**Text shown:**
***

JohnSnowLabs/spark-nlp-workshop

Sentence similarity with SparkNLP only works on Google DataProc with ONE sentence, FAILS when multiple sentences are provided

askorostelev opened this issue · 1 comments

Deployed the following colab python code(see link below) to DataProc on Google Cloud and it only works when the input_list is an array with one item, when the input_list has two items then the PySpark job dies with the following error on line "for r in result.collect()" in get_similarity method below:

java.io.IOException: Premature EOF from inputStream
        at org.apache.hadoop.io.IOUtils.readFully(IOUtils.java:194)
        at org.apache.hadoop.hdfs.protocol.datatransfer.PacketReceiver.doReadFully(PacketReceiver.java:213)
        at org.apache.hadoop.hdfs.protocol.datatransfer.PacketReceiver.doRead(PacketReceiver.java:134)
        at org.apache.hadoop.hdfs.protocol.datatransfer.PacketReceiver.receiveNextPacket(PacketReceiver.java:109)
        at org.apache.hadoop.hdfs.server.datanode.BlockReceiver.receivePacket(BlockReceiver.java:446)
        at org.apache.hadoop.hdfs.server.datanode.BlockReceiver.receiveBlock(BlockReceiver.java:702)
        at org.apache.hadoop.hdfs.server.datanode.DataXceiver.writeBlock(DataXceiver.java:739)
        at org.apache.hadoop.hdfs.protocol.datatransfer.Receiver.opWriteBlock(Receiver.java:124)
        at org.apache.hadoop.hdfs.protocol.datatransfer.Receiver.processOp(Receiver.java:71)
        at org.apache.hadoop.hdfs.server.datanode.DataXceiver.run(DataXceiver.java:232)
        at java.lang.Thread.run(Thread.java:745)
input_list=["no error"]                 <---- works
input_list=["this", "throws EOF error"] <---- does not work

link to colab for sentence similarity using spark-nlp:
https://colab.research.google.com/github/JohnSnowLabs/spark-nlp-workshop/blob/master/tutorials/streamlit_notebooks/SENTENCE_SIMILARITY.ipynb#scrollTo=6E0Y5wtunFi4

def get_similarity(input_list):
    df = spark.createDataFrame(pd.DataFrame({'text': input_list}))
    result = light_pipeline.transform(df)
    embeddings = []
    for r in result.collect():
        embeddings.append(r.sentence_embeddings[0].embeddings)
    embeddings_matrix = np.array(embeddings)
    return np.matmul(embeddings_matrix, embeddings_matrix.transpose())

I've tried changing the "dfs.datanode.max.transfer.threads" to 8192 in hadoop cluster config and still no luck

hadoop_config.set('dfs.datanode.max.transfer.threads', "8192")

How can I get this code working when input_list has multiple items in the array?

Hey @askorostelev ,

the notebook has been updated, let me know if it works for you or if you still encounter issues,

thanks a lot

***

**Extracted information:**
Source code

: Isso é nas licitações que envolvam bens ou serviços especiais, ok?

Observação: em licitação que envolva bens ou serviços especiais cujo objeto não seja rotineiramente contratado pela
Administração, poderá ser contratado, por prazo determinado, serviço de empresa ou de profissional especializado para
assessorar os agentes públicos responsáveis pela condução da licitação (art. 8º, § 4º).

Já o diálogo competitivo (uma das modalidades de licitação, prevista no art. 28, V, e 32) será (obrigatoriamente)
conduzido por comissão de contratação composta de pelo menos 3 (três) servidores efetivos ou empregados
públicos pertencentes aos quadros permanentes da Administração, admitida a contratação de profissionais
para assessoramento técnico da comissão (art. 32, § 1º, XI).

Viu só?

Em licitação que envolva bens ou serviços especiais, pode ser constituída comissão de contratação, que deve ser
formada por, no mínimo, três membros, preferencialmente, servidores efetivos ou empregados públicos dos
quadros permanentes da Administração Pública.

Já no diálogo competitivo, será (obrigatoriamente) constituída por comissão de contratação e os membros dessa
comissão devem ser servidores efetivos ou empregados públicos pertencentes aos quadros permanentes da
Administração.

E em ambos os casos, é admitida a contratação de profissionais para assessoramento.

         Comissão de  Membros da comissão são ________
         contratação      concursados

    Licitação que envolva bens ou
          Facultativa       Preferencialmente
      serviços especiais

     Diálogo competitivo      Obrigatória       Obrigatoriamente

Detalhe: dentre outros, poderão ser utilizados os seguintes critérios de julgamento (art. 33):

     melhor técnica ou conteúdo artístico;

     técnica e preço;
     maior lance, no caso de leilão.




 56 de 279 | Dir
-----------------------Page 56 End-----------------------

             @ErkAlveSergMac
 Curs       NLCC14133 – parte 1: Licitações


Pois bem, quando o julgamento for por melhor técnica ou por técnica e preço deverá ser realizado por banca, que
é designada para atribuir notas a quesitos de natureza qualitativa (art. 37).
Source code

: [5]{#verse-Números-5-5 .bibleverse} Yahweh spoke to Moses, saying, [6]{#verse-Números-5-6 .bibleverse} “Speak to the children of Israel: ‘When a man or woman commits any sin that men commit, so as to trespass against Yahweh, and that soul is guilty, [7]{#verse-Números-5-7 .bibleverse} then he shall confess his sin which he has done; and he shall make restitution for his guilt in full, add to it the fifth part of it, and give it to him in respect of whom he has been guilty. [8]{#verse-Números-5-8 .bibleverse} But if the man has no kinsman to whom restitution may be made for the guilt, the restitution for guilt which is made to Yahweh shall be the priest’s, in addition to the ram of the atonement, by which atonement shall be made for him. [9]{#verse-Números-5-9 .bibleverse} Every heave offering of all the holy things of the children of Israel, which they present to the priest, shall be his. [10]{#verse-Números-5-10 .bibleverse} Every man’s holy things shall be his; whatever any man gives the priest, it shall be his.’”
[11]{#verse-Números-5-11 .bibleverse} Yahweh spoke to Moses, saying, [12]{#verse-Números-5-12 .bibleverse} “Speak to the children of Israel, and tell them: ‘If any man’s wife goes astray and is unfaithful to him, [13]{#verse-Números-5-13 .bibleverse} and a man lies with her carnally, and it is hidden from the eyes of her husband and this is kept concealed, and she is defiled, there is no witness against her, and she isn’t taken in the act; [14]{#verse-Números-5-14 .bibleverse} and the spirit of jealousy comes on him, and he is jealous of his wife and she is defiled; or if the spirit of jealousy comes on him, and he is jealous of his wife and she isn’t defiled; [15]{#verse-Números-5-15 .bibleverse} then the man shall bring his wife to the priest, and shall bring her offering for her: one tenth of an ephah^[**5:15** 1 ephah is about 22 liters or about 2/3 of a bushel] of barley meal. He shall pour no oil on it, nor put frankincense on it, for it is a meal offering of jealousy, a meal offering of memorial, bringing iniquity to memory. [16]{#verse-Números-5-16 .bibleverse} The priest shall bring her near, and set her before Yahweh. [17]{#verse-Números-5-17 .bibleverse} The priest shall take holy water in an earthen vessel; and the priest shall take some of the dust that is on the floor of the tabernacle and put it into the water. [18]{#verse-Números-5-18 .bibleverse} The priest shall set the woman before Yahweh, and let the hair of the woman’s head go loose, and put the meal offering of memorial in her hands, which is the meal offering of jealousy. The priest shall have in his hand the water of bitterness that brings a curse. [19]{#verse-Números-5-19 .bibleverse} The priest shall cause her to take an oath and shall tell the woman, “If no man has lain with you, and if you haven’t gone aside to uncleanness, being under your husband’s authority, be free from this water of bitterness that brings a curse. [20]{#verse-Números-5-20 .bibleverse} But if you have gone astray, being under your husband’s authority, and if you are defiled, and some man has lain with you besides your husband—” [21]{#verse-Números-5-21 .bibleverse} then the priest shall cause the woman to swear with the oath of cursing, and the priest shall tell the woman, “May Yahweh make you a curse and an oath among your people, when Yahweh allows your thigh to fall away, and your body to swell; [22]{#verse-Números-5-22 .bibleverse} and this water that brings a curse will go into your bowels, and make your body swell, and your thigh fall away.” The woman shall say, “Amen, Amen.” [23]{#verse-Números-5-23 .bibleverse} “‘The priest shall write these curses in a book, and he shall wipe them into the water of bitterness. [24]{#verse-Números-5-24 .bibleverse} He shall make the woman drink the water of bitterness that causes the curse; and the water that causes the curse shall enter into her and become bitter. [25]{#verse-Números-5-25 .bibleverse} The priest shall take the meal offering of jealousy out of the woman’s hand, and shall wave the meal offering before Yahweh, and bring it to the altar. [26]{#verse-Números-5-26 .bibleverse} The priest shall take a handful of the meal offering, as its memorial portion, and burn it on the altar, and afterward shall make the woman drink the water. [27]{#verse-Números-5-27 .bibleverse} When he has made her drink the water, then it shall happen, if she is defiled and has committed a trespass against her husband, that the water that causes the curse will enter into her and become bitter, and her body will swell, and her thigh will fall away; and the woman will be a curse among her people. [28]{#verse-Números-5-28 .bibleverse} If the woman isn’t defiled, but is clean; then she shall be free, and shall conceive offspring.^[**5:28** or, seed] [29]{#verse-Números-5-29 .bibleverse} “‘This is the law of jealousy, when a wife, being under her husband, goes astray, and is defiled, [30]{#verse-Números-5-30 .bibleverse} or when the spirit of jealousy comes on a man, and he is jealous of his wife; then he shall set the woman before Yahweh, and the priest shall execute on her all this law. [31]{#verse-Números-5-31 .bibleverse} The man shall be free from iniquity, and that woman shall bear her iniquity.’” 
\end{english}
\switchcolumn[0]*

***

**Prompt A:** Return everything in the Spark NLP issue thread from "at java.lang.Thread.run(Thread.java:745)" down to "embeddings_matrix = np.array(embeddings)".
**Prompt B:** In the Spark NLP issue thread, what value did the poster set "dfs.datanode.max.transfer.threads" to in the Hadoop cluster config?

**Your response A:**
at java.lang.Thread.run(Thread.java:745)
input_list=["no error"]                 <---- works
input_list=["this", "throws EOF error"] <---- does not work

link to colab for sentence similarity using spark-nlp:
https://colab.research.google.com/github/JohnSnowLabs/spark-nlp-workshop/blob/master/tutorials/streamlit_notebooks/SENTENCE_SIMILARITY.ipynb#scrollTo=6E0Y5wtunFi4

def get_similarity(input_list):
    df = spark.createDataFrame(pd.DataFrame({'text': input_list}))
    result = light_pipeline.transform(df)
    embeddings = []
    for r in result.collect():
        embeddings.append(r.sentence_embeddings[0].embeddings)
    embeddings_matrix = np.array(embeddings)

**Your response B:** 8192